1. The Minute Sheets documenting the trial proceedings are available at ECF 55, 56. The audio recordings of the trial are available at ECF 65, 66, and 67.
2. A transcript of the September 13 hearing was not ordered, and Plaintiff does not discuss the hearing in the Motion. The Court refers to Defendant's account of the hearing and the Court's notes as accurate.
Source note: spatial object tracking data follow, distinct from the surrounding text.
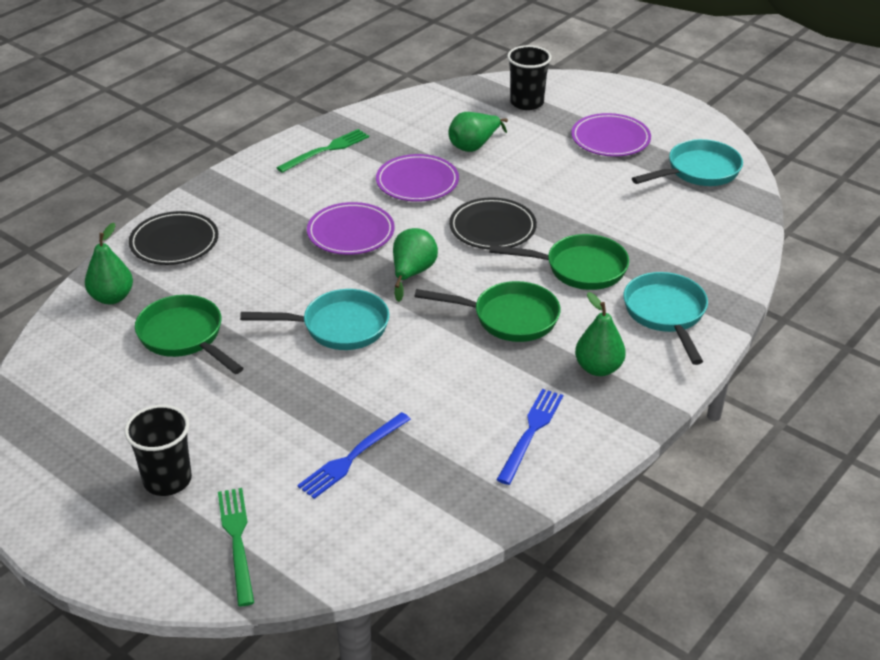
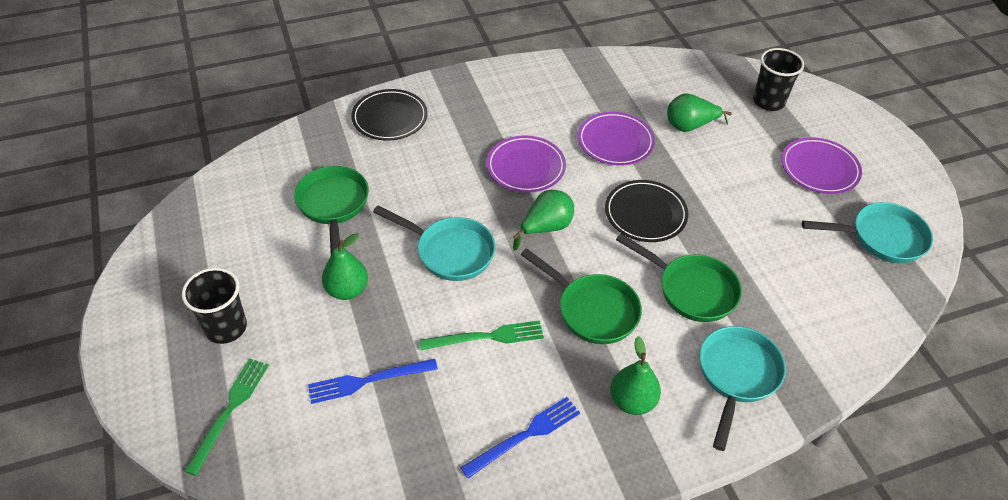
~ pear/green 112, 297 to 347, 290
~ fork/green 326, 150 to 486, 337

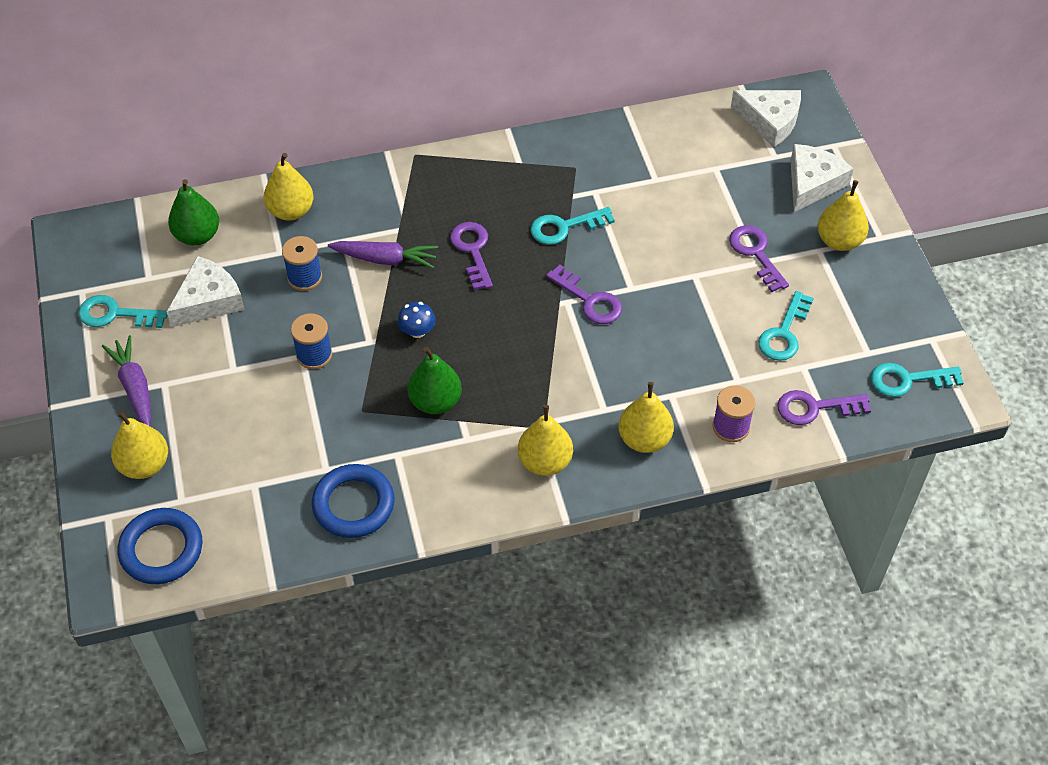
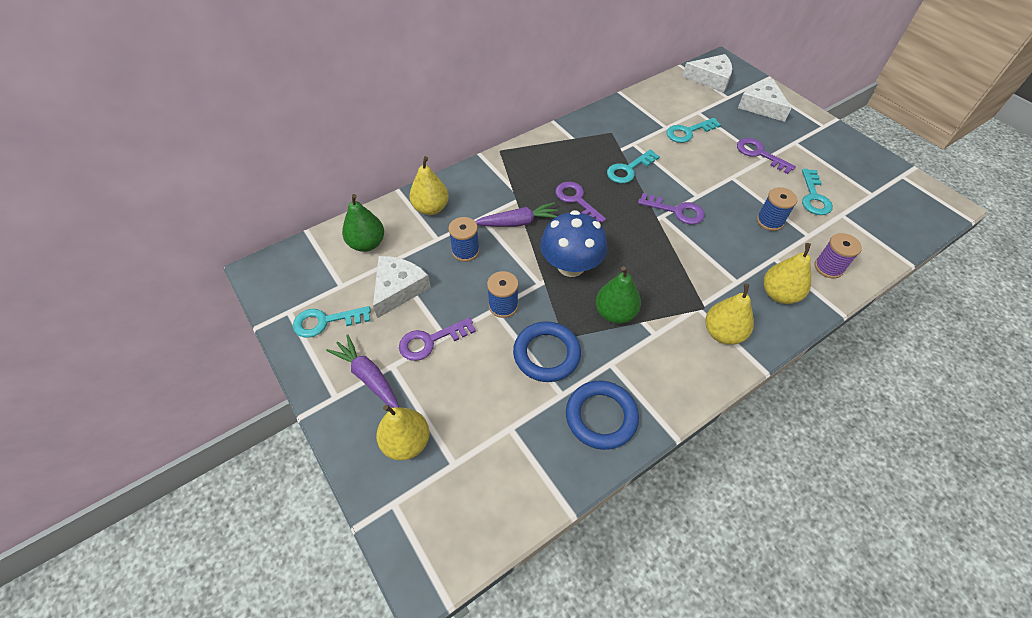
- pear/yellow 839, 241
+ spool/blue 769, 221
~ ring/blue 161, 549 to 546, 354
~ key/purple 815, 408 to 430, 341
~ key/turquoise 907, 380 to 688, 132
~ cheese/white 812, 183 = 761, 106 45 degrees counterclockwise
~ mushroom/blue 417, 331 = 571, 265 x2.16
3. Plaintiff, to the Court's knowledge, has not made any effort to order a trial transcript and does not offer any excuse for the failure to do so, as required by Local Rule of Civil Procedure 7.1(e). Nor has Plaintiff cited the Electronic Sound Recordings ("ESR") of the trial, which are docketed and accessible to any PACER subscriber pursuant to Local Rule 5.1.2(16)(B)(6). Pursuant to Local Rule 7.1, this Court may dismiss Plaintiff's motion for lack of prosecution. Though Local Rule 7.1 does not address the availability of ESR, this Court would have considered Plaintiff's references to ESR as an alternative to a paper transcript. Instead, the Court refers to Defendant's summary of the evidence presented and the Court's notes, which provide a more accurate description of the facts than Plaintiff's brief.
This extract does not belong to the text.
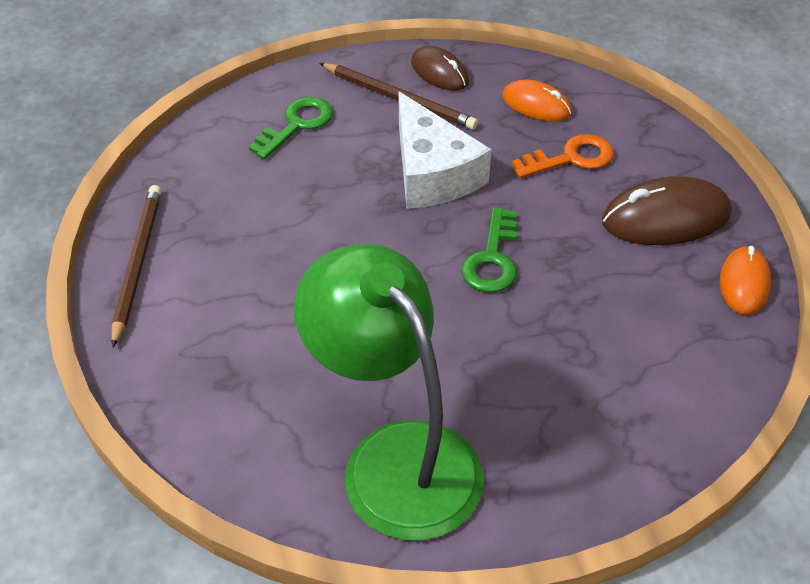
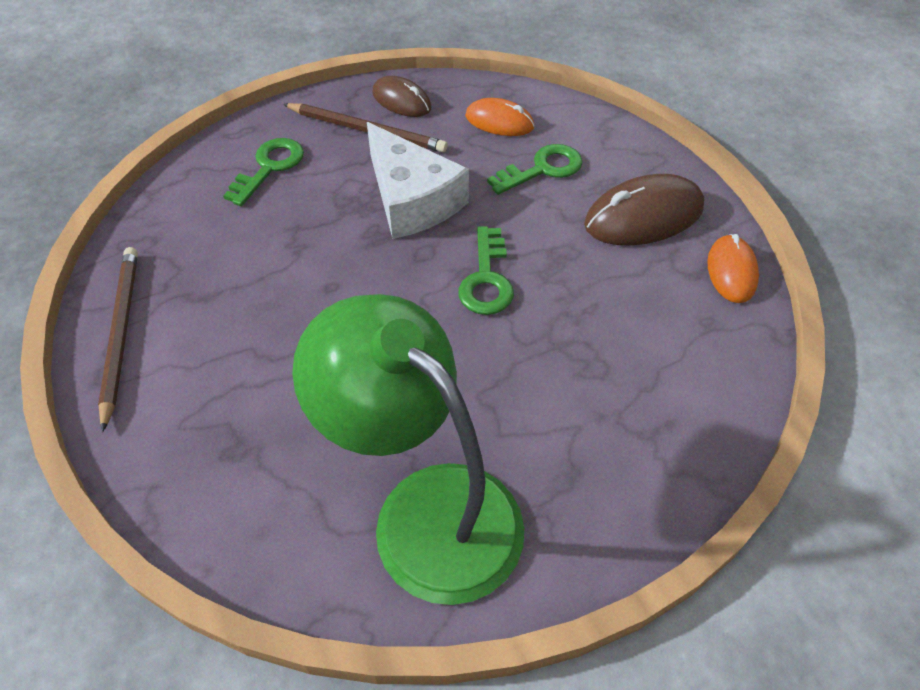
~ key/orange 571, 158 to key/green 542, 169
4. Defendant cites an excerpt of Dr. Mechanick's deposition transcript, which Defendant "believes . . . was played to the jury" in its entirety. (Resp. at 7 n.3.) Dr. Mechanick testified in his deposition, "In a clinical realm, if a patient presents to my office, he or she usually doesn't typically bring a folder of records to review. Sometimes they do bring records. If they do, I will certainly review them, and at times I may request records from other treatment providers, but my relationship is different. As a treatment provider, I'm there to treat and hopefully help my patients. As a forensic exami[ner], I'm there to provide an independent psychiatric opinion regarding a particular matter." (Resp. at 7.) Without the benefit of a trial transcript or Plaintiff's references to ESR, the Court considers this excerpt to accurately reflect Dr. Mechanick's trial testimony in ruling on Plaintiff's motion.
5. The Court refers to Defendant's factual account of the trial as accurate.